Mr. Hallé will oversee Natural Grocers’ finance, accounting, treasury, financial planning and analysis, investor relations, project management office, internal audit, accounts payable, tax, and payroll and benefits. He will commence his interim employment with the company on November 4, 2024, in advance of his appointment, to facilitate an orderly transition in the Chief Financial Officer role. Mr. Hallé has resigned from Natural Grocers’ board of directors, audit committee and compensation committee.

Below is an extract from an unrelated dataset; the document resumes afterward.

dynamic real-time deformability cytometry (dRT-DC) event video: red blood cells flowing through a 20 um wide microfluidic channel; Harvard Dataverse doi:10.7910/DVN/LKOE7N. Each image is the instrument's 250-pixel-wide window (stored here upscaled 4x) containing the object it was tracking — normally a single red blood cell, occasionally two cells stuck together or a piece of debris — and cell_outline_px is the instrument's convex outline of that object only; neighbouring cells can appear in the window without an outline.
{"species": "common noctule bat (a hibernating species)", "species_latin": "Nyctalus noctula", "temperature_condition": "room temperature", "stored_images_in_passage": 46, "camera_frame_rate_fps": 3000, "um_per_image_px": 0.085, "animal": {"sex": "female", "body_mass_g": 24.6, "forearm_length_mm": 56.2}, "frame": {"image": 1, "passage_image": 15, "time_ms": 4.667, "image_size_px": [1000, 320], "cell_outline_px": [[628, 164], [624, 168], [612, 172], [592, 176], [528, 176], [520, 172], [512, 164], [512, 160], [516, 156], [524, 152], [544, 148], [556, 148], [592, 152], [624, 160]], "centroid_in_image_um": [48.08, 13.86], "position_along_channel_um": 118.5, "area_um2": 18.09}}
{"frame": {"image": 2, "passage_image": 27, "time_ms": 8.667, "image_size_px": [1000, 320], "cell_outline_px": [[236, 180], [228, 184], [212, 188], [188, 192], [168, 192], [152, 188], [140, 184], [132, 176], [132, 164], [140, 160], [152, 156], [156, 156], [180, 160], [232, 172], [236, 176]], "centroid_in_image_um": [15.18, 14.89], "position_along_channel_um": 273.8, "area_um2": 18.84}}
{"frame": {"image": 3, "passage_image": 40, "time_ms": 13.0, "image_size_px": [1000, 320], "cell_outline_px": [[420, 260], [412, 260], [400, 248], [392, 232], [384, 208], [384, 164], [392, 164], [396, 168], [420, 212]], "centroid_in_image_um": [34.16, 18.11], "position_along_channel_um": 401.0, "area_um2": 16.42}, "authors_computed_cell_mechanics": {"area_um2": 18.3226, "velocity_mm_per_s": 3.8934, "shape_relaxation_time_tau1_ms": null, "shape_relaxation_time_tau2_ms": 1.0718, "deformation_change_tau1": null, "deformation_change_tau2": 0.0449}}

About Natural Grocers by Vitamin Cottage
Natural Grocers by Vitamin Cottage, Inc. (NYSE: NGVC) is an expanding specialty retailer of natural and organic groceries, body care products and dietary supplements. The products sold by Natural Grocers must meet strict quality guidelines and may not contain artificial colors, flavors, preservatives or sweeteners, or partially hydrogenated or hydrogenated oils. The Company sells only USDA certified organic produce and exclusively pasture-raised, non-confinement dairy products, and free-range eggs. Natural Grocers’ flexible smaller-store format allows it to offer affordable prices in a shopper-friendly, clean and convenient retail environment. The Company also provides extensive free science-based nutrition education programs to help customers make informed health and nutrition choices. The Company, founded in 1955, has 169 stores in 21 states.